5-minute video: Abe Unger on rebuilding NYC with BIDs

5-minute video: Abe Unger on rebuilding NYC with BIDs

"When I was a child in the Seventies, then coming of age in the Eighties, New York was a dangerous place," recalls Abe Unger, government professor at Wagner College and author of a new book, "Business Improvement Districts in the United States: Private Government and Public Consequences,” published by Palgrave Macmillan.

"Leadership in New York started thinking about how they could rebuild New York without the kind of federal aid that had been given back in the Sixties in the Great Society programs," Unger says in this video interview, "and what they came up with was reinvestment in neighborhoods from the private sector."

Unger explains how business improvement districts were created to revitalize urban neighborhoods with additional taxes designed to fund extra sanitation, security and redevelopment controlled by the BID boards.

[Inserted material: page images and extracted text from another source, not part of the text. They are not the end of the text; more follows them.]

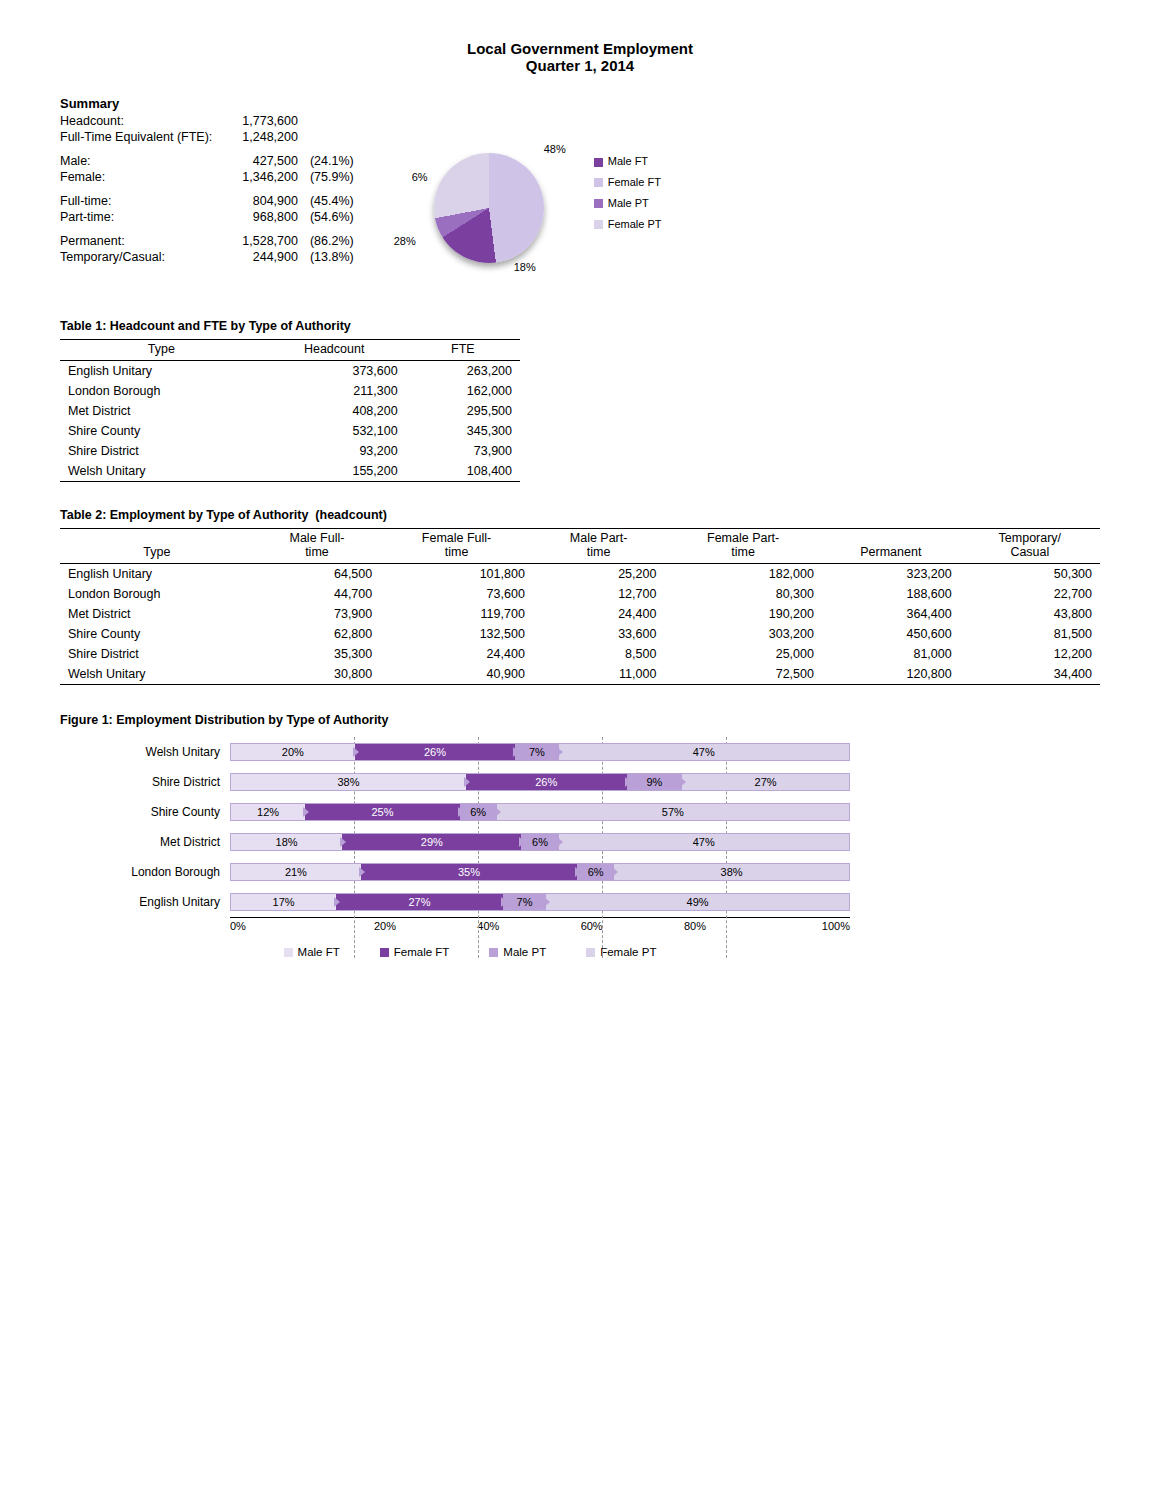Local Government Employment
Quarter 1, 2014
Summary
| Headcount: | 1,773,600 | |
| Full-Time Equivalent (FTE): | 1,248,200 | |
| Male: | 427,500 | (24.1%) |
| Female: | 1,346,200 | (75.9%) |
| Full-time: | 804,900 | (45.4%) |
| Part-time: | 968,800 | (54.6%) |
| Permanent: | 1,528,700 | (86.2%) |
| Temporary/Casual: | 244,900 | (13.8%) |
48%
6%
28%
18%
Male FT
Female FT
Male PT
Female PT
Table 1: Headcount and FTE by Type of Authority
| Type | Headcount | FTE |
| --- | --- | --- |
| English Unitary | 373,600 | 263,200 |
| London Borough | 211,300 | 162,000 |
| Met District | 408,200 | 295,500 |
| Shire County | 532,100 | 345,300 |
| Shire District | 93,200 | 73,900 |
| Welsh Unitary | 155,200 | 108,400 |
Table 2: Employment by Type of Authority (headcount)
| Type | Male Full- time | Female Full- time | Male Part- time | Female Part- time | Permanent | Temporary/ Casual |
| --- | --- | --- | --- | --- | --- | --- |
| English Unitary | 64,500 | 101,800 | 25,200 | 182,000 | 323,200 | 50,300 |
| London Borough | 44,700 | 73,600 | 12,700 | 80,300 | 188,600 | 22,700 |
| Met District | 73,900 | 119,700 | 24,400 | 190,200 | 364,400 | 43,800 |
| Shire County | 62,800 | 132,500 | 33,600 | 303,200 | 450,600 | 81,500 |
| Shire District | 35,300 | 24,400 | 8,500 | 25,000 | 81,000 | 12,200 |
| Welsh Unitary | 30,800 | 40,900 | 11,000 | 72,500 | 120,800 | 34,400 |
Figure 1: Employment Distribution by Type of Authority
Welsh Unitary
20%
26%
7%
47%
Shire District
38%
26%
9%
27%
Shire County
12%
25%
6%
57%
Met District
18%
29%
6%
47%
London Borough
21%
35%
6%
38%
English Unitary
17%
27%
7%
49%
0% 20% 40% 60% 80% 100%
Male FT
Female FT
Male PT
Female PT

He also talks about the challenges to democratic principles posed by the way private, nonprofit BIDs are set up, using public tax dollars for private purposes.

"I believe that BIDS are successful and useful, and I do believe in their ongoing existence," Unger says, "because they actually have, bottom line, improved the quality of lives in the neighborhoods they serve. All I'm suggesting is that their boards be expanded to include the voices of local community members."